From the web I found that we can use existing audio-transcript data and locate word in respective audio files. Upon further exploring I found that there is this technique called - FA (Forced alignment). Using FA, one can locate individual word’s timestamps in audio file and then I can extract them using sox or something else.
2 Weeks ago Mozilla released FA using deepspeech. I am not sure if it can word level Forced alignment.

Before doing all this, I want to ask if anyone knows how to generate voice command dataset programatically.

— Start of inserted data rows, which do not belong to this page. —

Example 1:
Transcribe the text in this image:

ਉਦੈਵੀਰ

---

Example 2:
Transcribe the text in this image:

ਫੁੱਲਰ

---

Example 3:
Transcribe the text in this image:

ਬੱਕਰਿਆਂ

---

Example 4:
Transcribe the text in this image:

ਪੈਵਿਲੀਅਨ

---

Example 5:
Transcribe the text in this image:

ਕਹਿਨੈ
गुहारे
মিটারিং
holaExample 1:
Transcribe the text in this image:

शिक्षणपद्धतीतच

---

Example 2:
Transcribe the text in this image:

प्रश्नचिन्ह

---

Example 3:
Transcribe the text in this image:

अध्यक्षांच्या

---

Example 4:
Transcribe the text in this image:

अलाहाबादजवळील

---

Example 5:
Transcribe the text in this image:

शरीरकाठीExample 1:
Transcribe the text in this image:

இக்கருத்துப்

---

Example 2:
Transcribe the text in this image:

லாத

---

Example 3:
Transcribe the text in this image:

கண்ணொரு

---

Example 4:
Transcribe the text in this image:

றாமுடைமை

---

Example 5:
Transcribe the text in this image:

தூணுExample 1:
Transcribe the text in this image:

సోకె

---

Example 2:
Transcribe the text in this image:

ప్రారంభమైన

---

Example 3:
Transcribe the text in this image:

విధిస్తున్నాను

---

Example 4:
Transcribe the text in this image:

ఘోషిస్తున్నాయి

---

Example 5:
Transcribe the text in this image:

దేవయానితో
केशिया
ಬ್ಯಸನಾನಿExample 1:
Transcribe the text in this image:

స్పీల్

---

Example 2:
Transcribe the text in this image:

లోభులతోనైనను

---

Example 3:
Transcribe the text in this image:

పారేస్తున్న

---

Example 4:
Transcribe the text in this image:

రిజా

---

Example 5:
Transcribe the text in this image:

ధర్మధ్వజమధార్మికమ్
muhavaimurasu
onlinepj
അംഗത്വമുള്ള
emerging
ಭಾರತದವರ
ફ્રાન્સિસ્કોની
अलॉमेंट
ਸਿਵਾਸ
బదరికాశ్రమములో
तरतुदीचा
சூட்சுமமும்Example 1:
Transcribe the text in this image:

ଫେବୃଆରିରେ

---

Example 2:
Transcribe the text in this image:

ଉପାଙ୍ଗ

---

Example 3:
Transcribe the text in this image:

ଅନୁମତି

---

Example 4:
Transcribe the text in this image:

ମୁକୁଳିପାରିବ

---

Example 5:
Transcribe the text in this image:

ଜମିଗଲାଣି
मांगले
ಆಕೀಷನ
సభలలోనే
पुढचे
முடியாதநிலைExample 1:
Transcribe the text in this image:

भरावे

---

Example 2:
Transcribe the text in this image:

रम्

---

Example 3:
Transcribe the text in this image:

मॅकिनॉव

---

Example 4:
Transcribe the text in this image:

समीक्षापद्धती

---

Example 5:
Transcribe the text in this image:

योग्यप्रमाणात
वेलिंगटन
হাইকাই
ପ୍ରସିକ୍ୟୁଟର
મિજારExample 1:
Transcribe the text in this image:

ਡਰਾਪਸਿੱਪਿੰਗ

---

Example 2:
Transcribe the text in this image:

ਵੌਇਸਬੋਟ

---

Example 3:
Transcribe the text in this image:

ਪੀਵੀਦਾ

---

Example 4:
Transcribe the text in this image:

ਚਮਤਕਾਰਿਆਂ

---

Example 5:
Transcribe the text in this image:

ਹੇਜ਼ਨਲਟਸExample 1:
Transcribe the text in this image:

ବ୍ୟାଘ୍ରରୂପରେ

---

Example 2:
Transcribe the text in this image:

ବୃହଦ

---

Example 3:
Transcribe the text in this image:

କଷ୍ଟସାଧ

lissyx · September 2, 2019, 11:22am

Likely that @Tilman_Kamp can help

The best way to ask is what do you want to achieve ? Voice command ? If so you can try just re-using the english model as-is and setup a command-specific language model. We tested that to provide very good results.

subhash · September 2, 2019, 12:06pm

Let me elaborate on what I am after. I want to build a voice command use case on Android app using deepspeech. The default model for android works fine for the use case but is slow. It takes 4 seconds for 2 seconds voice command. This is not going to help me. I want to reduce the latency. A similar discussion happened in this thread where you suggested to reduce complexity of the model (by reducing n_hidden=2048 to lower value, I plan to use 256) and retrain it. I believe the latency should reduce with this new model. Now I need data to train it. I think I can not use the large dataset that the deepspeech main model is trained with (Correct me if wrong). Hence I thought to generate the voice command dataset from voice corpus.

On the voice command use case, I would be using this in various applications and hence I can not have fix command set. For each application, I might have a new command set. Hence I am looking forward for a way to generate my training voice command dataset.